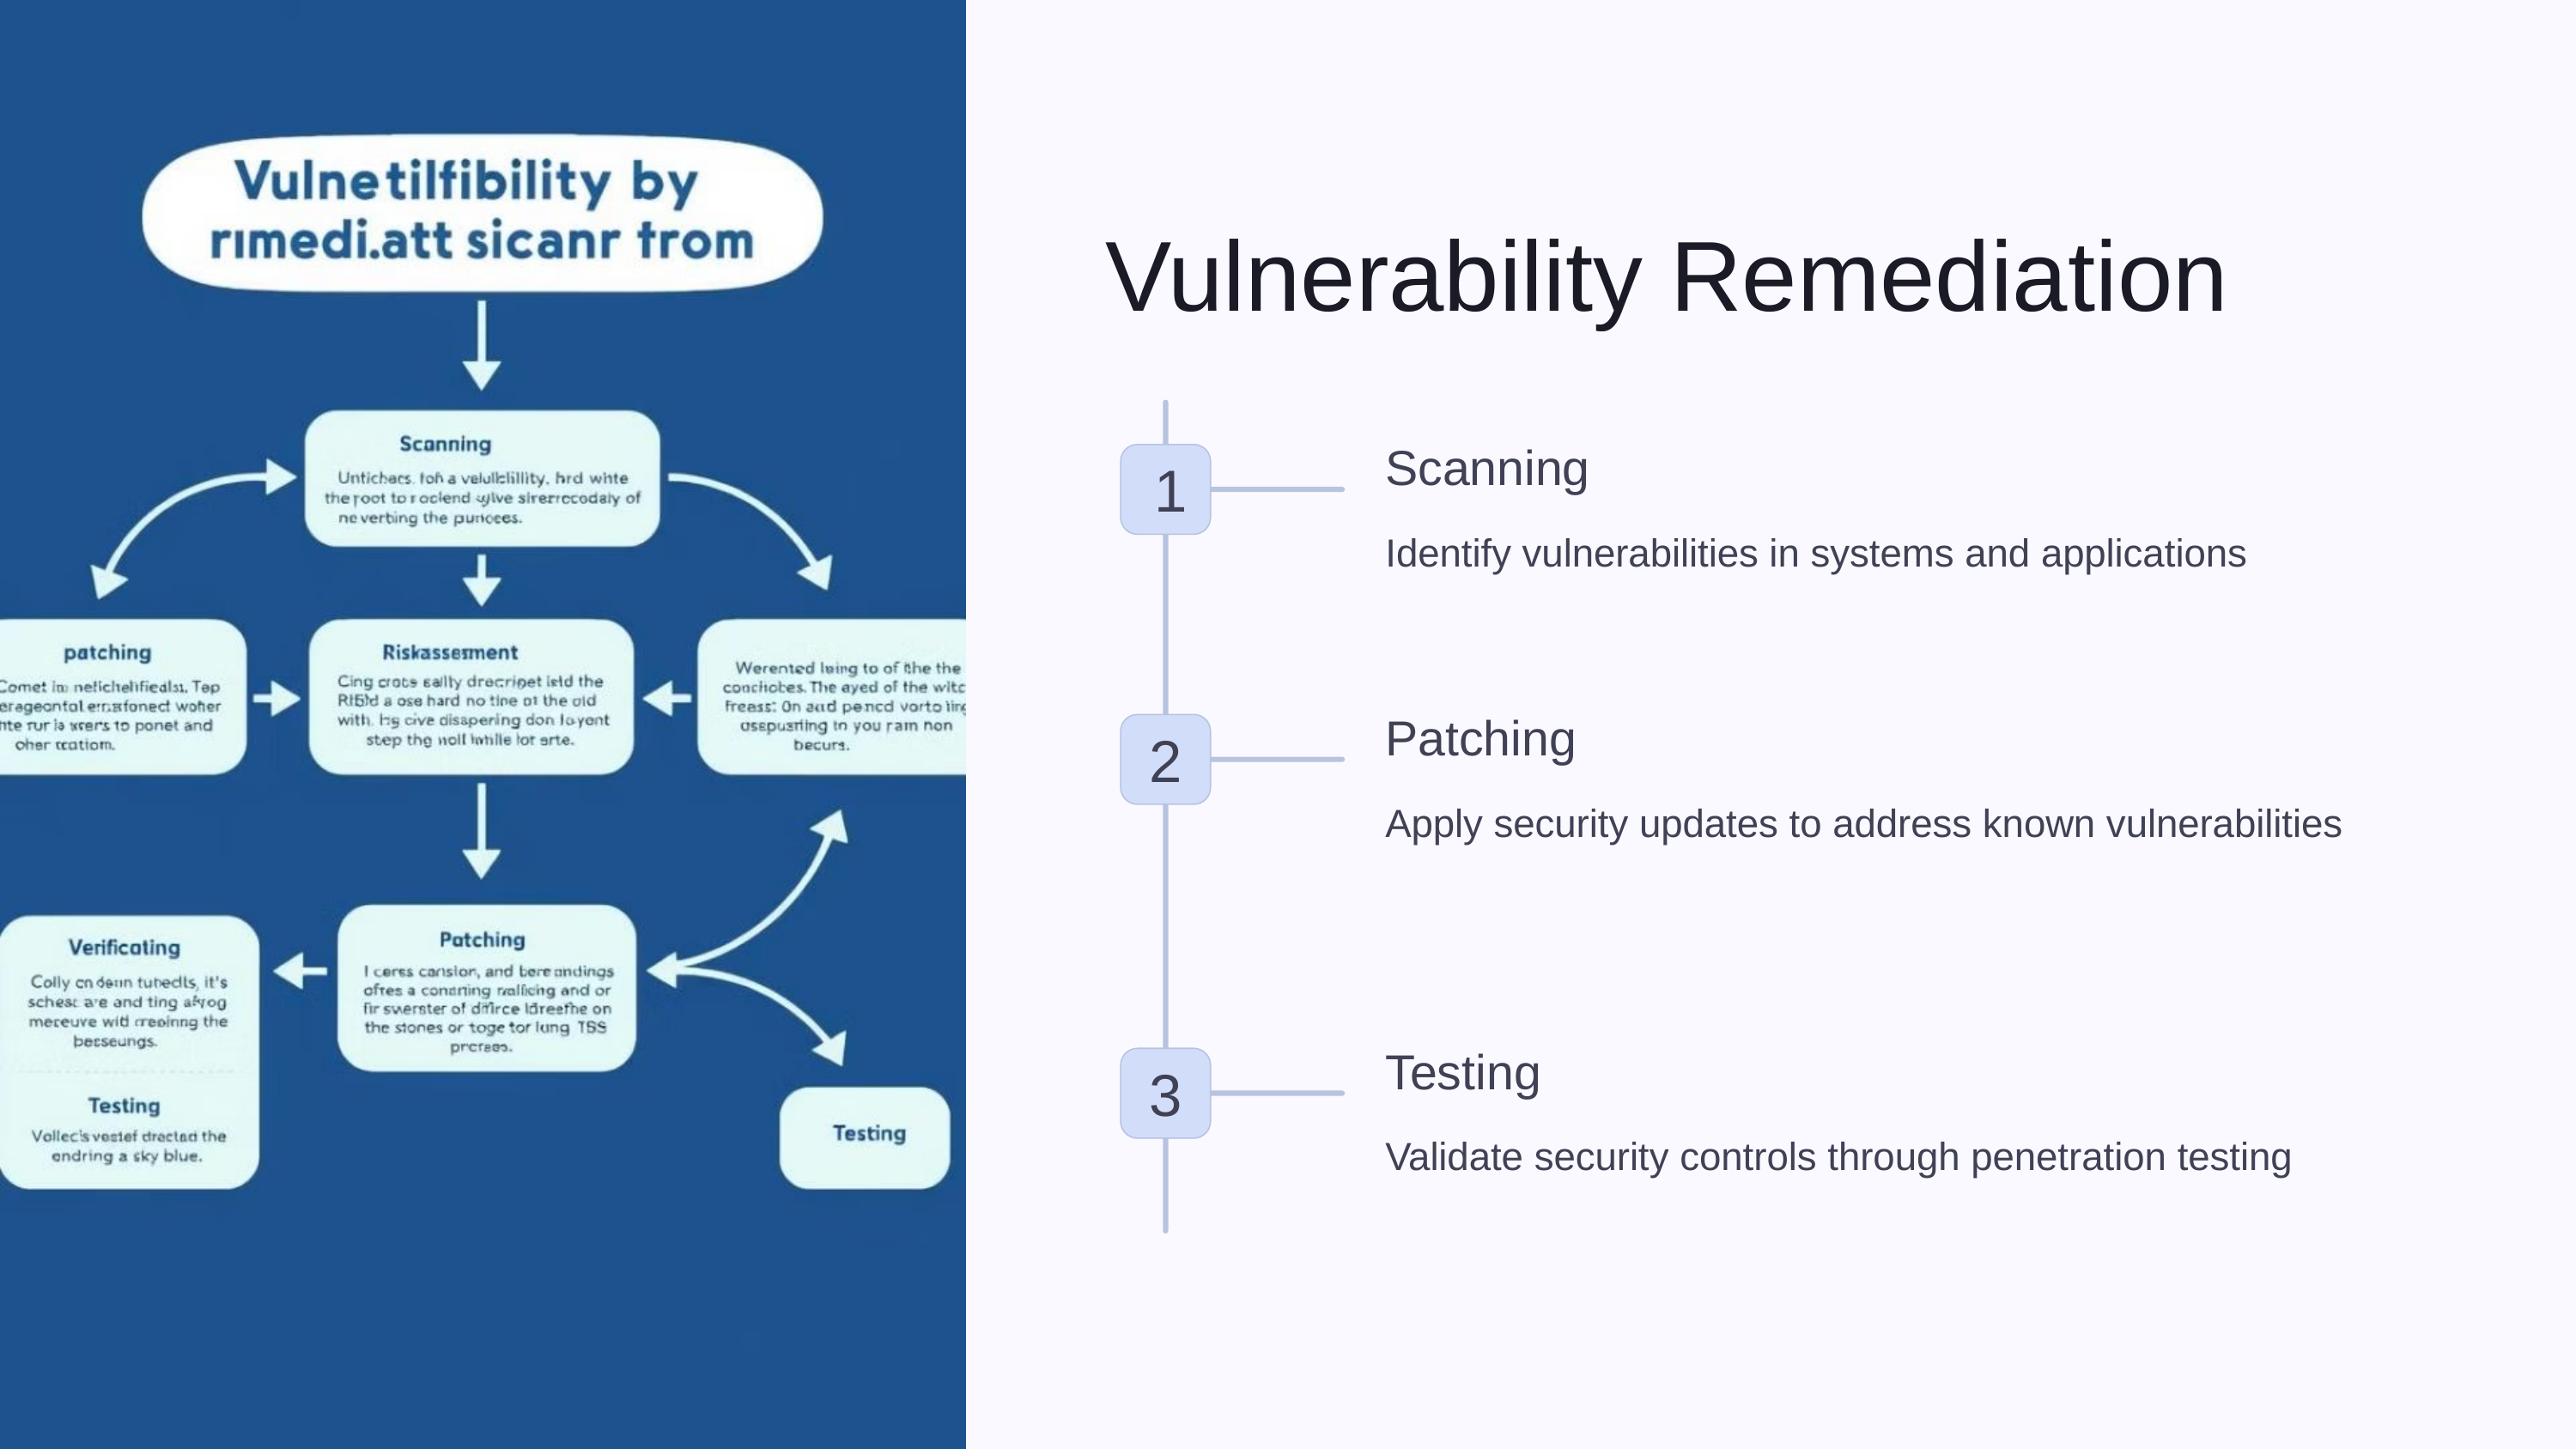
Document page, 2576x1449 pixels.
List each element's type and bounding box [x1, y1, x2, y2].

text_box [1120, 443, 1212, 536]
text_box [1120, 1047, 1212, 1139]
text_box [1163, 1146, 1169, 1234]
text_box [1120, 713, 1212, 805]
text_box [1216, 756, 1346, 762]
text_box [1163, 812, 1169, 1046]
text_box [1216, 486, 1346, 493]
text_box [1163, 399, 1169, 442]
text_box [1163, 543, 1169, 712]
text_box [0, 0, 2576, 1449]
text_box [1216, 1090, 1346, 1096]
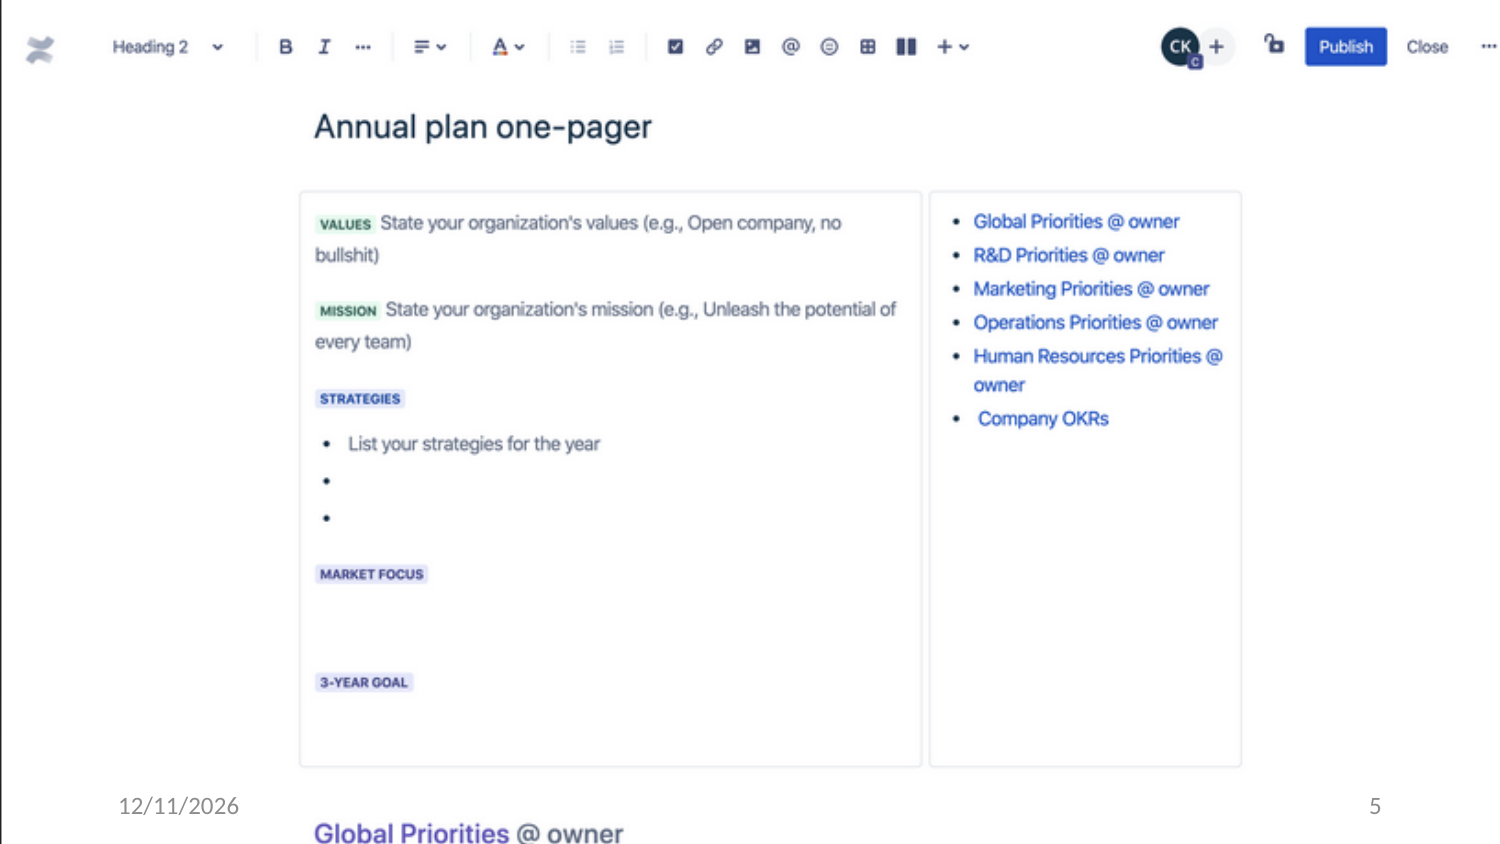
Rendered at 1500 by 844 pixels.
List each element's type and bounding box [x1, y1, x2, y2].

list [0, 0, 1500, 844]
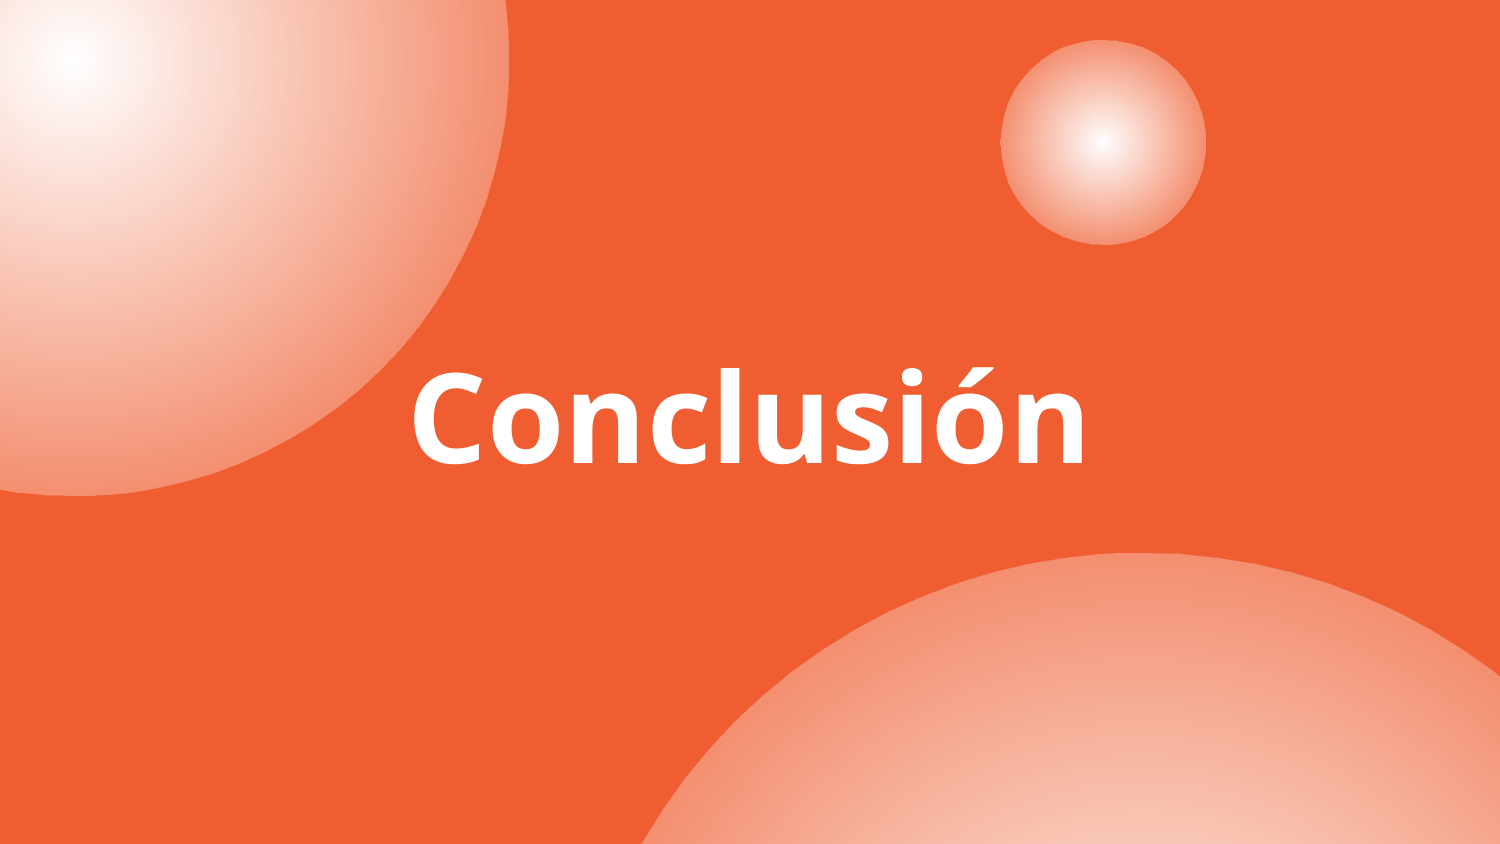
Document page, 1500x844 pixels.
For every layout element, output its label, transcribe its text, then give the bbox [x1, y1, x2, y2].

title Conclusión [51, 323, 1449, 528]
text_box [641, 552, 1500, 844]
text_box [0, 0, 508, 495]
text_box [1000, 39, 1206, 245]
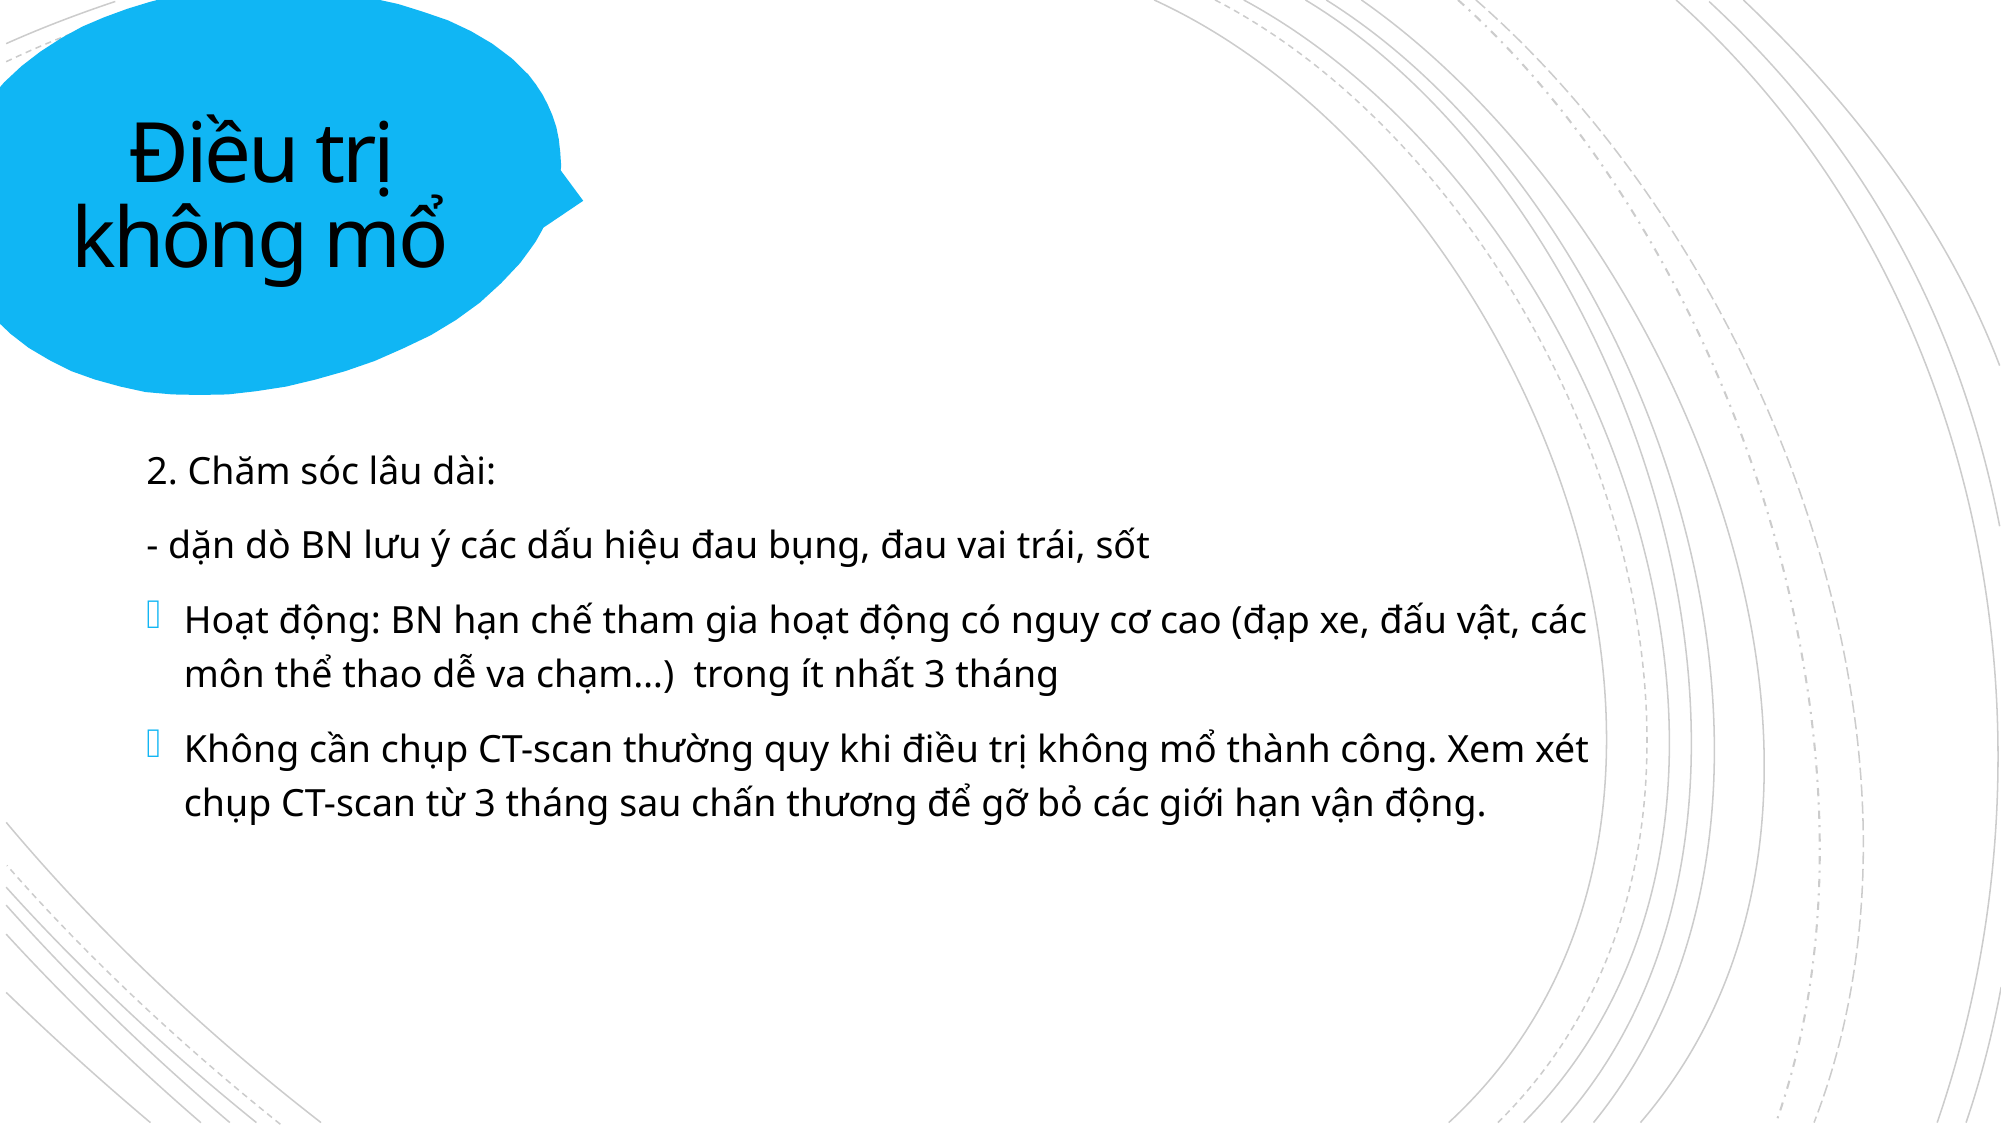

★ ★ ★

Copy exactly and only this span: the line with "For every layout" through the final line of the entries, both ends included, with the pictures left out.

For every layout element, output its label, transcribe its text, then give the bbox [x1, y1, x2, y2].

title Conclusión [51, 323, 1449, 528]
text_box [641, 552, 1500, 844]
text_box [0, 0, 508, 495]
text_box [1000, 39, 1206, 245]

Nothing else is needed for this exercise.